But I can’t help feeling that throwing his lot in with the Tories could prove
to be a disappointment. At the very least, his latest project with former Tory
environment supremo John Gummer won’t impress accountants.
Last week the two launched the Conservatives’ well-intentioned Quality of
Life commission with a demand that big business post their big bad carbon
emissions in their annual reports.
Can’t fault that. Except that the idea is arriving a little late to the party
(whatever its political hue). It’s lacking a bit of info, too. What companies
really need is a means, and a method, by which they can report. Otherwise
results will hardly be comparable and end up meaningless. Enter stage left (no,
really) Prince Charles and Sir Michael Peat who have together established that
very thing a project to produce a green reporting standard.

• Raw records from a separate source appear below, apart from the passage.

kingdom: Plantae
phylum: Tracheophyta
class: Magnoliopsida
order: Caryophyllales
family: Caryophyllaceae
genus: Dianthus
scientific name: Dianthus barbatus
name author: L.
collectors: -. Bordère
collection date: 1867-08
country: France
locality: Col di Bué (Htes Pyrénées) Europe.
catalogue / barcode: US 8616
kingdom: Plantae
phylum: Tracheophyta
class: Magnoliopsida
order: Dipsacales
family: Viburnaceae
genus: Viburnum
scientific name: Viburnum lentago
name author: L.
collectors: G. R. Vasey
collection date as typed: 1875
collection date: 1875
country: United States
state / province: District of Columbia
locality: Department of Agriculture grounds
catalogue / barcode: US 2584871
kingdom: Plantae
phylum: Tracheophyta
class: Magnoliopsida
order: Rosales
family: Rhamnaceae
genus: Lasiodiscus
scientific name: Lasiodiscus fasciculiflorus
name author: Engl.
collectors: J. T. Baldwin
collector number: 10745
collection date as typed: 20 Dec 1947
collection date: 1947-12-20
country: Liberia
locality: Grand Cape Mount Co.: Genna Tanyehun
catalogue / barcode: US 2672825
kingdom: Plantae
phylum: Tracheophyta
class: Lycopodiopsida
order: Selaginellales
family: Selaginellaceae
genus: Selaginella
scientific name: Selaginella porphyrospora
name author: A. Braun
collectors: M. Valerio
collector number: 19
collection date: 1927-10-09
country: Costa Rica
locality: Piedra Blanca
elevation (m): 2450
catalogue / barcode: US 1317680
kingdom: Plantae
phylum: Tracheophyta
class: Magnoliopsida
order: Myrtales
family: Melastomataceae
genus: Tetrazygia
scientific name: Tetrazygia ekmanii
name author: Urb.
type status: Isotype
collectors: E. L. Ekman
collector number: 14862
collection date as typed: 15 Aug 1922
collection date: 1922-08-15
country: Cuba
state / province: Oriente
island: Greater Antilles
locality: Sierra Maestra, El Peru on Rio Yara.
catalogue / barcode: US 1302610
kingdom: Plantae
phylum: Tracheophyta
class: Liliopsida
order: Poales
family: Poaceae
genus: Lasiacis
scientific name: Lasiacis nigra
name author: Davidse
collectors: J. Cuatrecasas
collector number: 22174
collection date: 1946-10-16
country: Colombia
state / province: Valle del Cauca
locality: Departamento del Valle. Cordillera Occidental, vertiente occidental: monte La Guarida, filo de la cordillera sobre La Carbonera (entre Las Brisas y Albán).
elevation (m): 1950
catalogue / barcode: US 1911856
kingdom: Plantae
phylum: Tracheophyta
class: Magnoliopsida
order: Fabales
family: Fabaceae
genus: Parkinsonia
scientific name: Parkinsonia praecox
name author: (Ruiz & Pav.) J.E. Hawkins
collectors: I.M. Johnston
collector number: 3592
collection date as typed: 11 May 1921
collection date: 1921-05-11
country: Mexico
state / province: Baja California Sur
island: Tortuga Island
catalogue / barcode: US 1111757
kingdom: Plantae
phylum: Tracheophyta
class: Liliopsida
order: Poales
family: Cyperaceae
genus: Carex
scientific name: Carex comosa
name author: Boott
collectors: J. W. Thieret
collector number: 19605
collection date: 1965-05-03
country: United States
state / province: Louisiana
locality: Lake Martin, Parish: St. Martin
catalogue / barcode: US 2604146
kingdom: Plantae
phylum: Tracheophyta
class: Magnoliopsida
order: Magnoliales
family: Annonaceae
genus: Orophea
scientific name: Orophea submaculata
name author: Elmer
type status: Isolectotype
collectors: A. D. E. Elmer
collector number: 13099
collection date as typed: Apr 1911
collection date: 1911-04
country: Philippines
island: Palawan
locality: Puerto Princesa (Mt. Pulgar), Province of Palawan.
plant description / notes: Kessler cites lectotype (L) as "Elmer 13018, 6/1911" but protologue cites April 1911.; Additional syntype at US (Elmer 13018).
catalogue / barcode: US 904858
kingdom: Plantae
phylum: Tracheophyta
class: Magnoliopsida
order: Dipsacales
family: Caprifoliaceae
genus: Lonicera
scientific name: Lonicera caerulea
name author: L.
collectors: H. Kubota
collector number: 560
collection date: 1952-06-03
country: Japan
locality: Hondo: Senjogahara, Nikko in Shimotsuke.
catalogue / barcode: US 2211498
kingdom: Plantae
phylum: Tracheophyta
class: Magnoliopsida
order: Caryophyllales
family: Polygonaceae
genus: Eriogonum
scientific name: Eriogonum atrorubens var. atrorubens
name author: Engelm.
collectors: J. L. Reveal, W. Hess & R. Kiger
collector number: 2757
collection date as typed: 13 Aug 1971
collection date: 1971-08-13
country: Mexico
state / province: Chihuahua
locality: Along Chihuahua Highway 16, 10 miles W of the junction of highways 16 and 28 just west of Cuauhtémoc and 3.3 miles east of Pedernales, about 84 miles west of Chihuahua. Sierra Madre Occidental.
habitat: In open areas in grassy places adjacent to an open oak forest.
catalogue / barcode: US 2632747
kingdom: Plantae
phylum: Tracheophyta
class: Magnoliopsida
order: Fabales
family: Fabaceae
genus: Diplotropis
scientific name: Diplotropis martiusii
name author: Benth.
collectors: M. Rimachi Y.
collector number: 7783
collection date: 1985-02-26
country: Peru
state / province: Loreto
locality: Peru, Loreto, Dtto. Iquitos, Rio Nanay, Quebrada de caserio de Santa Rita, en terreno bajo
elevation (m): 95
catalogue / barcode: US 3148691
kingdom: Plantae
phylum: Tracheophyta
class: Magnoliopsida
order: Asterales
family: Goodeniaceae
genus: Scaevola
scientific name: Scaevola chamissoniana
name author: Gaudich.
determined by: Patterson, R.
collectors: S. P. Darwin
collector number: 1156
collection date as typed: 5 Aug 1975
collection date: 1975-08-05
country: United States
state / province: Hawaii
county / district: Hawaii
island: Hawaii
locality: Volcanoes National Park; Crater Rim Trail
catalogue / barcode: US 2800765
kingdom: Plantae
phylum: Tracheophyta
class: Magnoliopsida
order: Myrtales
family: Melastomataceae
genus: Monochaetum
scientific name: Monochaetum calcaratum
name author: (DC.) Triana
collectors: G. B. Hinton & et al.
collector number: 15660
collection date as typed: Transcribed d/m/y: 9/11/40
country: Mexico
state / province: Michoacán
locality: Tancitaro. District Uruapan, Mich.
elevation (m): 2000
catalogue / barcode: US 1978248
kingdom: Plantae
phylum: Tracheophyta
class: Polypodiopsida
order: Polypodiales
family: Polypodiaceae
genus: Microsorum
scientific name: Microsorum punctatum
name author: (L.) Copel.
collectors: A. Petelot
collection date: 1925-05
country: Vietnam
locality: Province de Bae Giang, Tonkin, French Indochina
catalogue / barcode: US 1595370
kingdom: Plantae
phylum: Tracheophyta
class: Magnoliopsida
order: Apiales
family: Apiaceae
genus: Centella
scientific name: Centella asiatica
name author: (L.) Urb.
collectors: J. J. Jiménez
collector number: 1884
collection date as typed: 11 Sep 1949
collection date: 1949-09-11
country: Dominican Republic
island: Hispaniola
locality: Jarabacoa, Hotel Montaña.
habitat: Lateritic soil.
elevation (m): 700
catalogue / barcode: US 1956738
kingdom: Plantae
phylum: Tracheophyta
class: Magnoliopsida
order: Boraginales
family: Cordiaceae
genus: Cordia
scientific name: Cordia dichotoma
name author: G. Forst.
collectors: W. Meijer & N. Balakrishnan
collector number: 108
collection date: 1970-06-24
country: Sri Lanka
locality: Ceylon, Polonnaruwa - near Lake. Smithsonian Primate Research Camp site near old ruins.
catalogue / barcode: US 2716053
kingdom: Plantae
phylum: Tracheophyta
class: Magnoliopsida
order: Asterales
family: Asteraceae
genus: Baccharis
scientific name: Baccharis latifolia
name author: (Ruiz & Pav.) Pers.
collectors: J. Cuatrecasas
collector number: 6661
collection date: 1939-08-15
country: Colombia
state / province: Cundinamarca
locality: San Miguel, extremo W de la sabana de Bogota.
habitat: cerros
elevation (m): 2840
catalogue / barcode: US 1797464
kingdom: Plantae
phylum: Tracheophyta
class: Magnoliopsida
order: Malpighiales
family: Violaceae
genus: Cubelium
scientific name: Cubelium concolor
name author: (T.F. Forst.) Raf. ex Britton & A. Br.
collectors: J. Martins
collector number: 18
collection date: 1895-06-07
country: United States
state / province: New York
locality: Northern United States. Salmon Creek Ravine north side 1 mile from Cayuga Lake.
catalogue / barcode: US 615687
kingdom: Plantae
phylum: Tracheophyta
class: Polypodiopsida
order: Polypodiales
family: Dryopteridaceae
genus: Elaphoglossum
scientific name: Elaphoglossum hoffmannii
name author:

Now, that doesn’t mean anyone will use it. Formulating the details of how it
will work is only part of the hard work. A project of persuasion will follow.
But making the demand before a viable methodology is in place is sliding the
cart well and truly before the horse. With HRH’s project complete, apologists
will have nowhere to hide and will be unable to claim they have no technical
means to report their emissions. Doing things this way round makes sense and is
frankly a tribute to Sir Michael’s thinking.
Nor does it place the issue under a political banner something that big
business would be a little uncomfortable with. Besides, who would you rather
spend lunch with discussing the issue? Zac and John, or HRH?